--- begin ---

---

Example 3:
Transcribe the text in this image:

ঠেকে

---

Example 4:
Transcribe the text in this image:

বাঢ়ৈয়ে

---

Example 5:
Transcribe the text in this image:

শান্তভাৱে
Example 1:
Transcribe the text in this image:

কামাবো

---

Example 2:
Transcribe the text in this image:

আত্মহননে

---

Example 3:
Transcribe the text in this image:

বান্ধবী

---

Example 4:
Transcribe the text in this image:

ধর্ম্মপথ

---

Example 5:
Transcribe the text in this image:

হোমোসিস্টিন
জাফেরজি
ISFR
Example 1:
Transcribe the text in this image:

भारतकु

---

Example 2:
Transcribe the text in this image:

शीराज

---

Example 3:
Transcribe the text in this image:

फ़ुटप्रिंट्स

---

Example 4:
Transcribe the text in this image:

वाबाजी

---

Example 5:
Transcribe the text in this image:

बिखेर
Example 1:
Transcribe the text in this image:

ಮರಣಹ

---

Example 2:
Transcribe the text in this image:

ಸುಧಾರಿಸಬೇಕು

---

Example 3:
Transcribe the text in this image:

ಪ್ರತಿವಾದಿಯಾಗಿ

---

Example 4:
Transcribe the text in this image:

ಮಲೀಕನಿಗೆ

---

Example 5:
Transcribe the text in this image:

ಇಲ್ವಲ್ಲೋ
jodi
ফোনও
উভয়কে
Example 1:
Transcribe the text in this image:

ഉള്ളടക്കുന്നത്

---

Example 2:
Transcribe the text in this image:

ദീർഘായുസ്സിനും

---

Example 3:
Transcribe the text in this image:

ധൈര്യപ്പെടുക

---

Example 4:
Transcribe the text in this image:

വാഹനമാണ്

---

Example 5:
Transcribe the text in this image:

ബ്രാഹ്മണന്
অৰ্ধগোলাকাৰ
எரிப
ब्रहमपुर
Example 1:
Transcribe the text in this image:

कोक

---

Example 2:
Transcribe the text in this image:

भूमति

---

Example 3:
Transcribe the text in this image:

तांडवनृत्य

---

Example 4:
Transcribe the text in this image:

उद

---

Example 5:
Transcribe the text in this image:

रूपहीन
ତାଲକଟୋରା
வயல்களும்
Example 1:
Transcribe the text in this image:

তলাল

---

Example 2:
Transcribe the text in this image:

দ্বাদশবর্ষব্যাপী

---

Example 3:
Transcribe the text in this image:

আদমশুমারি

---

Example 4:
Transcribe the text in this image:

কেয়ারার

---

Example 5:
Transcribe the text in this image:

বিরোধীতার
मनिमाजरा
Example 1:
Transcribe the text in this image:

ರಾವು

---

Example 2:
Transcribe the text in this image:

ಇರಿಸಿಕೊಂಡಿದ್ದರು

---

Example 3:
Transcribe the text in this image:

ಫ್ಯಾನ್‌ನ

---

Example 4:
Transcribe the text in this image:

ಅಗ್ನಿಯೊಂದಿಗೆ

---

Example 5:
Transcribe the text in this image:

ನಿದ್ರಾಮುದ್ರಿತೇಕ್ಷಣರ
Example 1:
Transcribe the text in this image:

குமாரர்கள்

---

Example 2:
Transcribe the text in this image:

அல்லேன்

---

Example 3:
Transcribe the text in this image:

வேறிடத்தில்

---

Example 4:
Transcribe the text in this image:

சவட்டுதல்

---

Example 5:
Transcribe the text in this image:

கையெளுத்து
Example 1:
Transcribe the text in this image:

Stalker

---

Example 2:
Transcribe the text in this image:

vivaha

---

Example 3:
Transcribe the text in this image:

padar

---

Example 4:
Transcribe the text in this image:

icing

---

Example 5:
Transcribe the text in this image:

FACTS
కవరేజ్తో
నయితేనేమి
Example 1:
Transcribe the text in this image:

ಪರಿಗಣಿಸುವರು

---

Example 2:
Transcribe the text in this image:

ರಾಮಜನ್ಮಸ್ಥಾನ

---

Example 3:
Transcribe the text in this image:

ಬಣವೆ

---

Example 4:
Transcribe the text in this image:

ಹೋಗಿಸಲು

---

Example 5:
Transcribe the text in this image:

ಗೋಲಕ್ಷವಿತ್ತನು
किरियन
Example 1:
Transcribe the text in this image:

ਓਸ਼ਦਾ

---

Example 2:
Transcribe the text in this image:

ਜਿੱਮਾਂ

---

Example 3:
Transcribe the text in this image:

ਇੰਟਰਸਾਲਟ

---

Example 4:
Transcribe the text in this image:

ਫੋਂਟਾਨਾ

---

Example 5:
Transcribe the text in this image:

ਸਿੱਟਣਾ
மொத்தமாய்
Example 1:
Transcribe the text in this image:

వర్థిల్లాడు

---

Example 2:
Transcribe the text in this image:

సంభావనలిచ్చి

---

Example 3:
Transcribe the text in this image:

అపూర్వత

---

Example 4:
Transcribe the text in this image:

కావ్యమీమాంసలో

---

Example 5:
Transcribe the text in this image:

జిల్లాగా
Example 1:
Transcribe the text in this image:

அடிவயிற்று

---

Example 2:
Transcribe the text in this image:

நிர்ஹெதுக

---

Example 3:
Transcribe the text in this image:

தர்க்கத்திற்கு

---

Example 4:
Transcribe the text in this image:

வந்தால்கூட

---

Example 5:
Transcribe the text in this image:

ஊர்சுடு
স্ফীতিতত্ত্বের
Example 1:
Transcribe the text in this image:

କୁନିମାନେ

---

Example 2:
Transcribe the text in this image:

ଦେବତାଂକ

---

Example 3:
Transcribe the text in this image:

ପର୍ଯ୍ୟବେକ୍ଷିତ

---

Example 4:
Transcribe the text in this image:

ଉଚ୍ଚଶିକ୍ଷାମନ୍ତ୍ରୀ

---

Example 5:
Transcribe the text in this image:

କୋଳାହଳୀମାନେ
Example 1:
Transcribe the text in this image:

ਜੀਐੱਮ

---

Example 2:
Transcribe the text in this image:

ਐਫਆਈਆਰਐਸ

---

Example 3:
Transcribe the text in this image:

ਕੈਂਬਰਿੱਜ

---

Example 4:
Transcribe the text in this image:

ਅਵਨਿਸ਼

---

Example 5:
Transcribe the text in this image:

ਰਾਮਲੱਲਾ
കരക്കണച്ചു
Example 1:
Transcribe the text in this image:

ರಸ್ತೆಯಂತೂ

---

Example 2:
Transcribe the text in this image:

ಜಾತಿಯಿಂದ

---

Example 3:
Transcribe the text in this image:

--- end ---

■ Work to do ■
Reproduce everything from the start of the rows down to the line containing "ಇರಿಸಿಕೊಂಡಿದ್ದರು", putting "Copy" wherever "Transcribe" appears and leaving all else as it is.

■ Solution ■
---

Example 3:
Copy the text in this image:

ঠেকে

---

Example 4:
Copy the text in this image:

বাঢ়ৈয়ে

---

Example 5:
Copy the text in this image:

শান্তভাৱে
Example 1:
Copy the text in this image:

কামাবো

---

Example 2:
Copy the text in this image:

আত্মহননে

---

Example 3:
Copy the text in this image:

বান্ধবী

---

Example 4:
Copy the text in this image:

ধর্ম্মপথ

---

Example 5:
Copy the text in this image:

হোমোসিস্টিন
জাফেরজি
ISFR
Example 1:
Copy the text in this image:

भारतकु

---

Example 2:
Copy the text in this image:

शीराज

---

Example 3:
Copy the text in this image:

फ़ुटप्रिंट्स

---

Example 4:
Copy the text in this image:

वाबाजी

---

Example 5:
Copy the text in this image:

बिखेर
Example 1:
Copy the text in this image:

ಮರಣಹ

---

Example 2:
Copy the text in this image:

ಸುಧಾರಿಸಬೇಕು

---

Example 3:
Copy the text in this image:

ಪ್ರತಿವಾದಿಯಾಗಿ

---

Example 4:
Copy the text in this image:

ಮಲೀಕನಿಗೆ

---

Example 5:
Copy the text in this image:

ಇಲ್ವಲ್ಲೋ
jodi
ফোনও
উভয়কে
Example 1:
Copy the text in this image:

ഉള്ളടക്കുന്നത്

---

Example 2:
Copy the text in this image:

ദീർഘായുസ്സിനും

---

Example 3:
Copy the text in this image:

ധൈര്യപ്പെടുക

---

Example 4:
Copy the text in this image:

വാഹനമാണ്

---

Example 5:
Copy the text in this image:

ബ്രാഹ്മണന്
অৰ্ধগোলাকাৰ
எரிப
ब्रहमपुर
Example 1:
Copy the text in this image:

कोक

---

Example 2:
Copy the text in this image:

भूमति

---

Example 3:
Copy the text in this image:

तांडवनृत्य

---

Example 4:
Copy the text in this image:

उद

---

Example 5:
Copy the text in this image:

रूपहीन
ତାଲକଟୋରା
வயல்களும்
Example 1:
Copy the text in this image:

তলাল

---

Example 2:
Copy the text in this image:

দ্বাদশবর্ষব্যাপী

---

Example 3:
Copy the text in this image:

আদমশুমারি

---

Example 4:
Copy the text in this image:

কেয়ারার

---

Example 5:
Copy the text in this image:

বিরোধীতার
मनिमाजरा
Example 1:
Copy the text in this image:

ರಾವು

---

Example 2:
Copy the text in this image:

ಇರಿಸಿಕೊಂಡಿದ್ದರು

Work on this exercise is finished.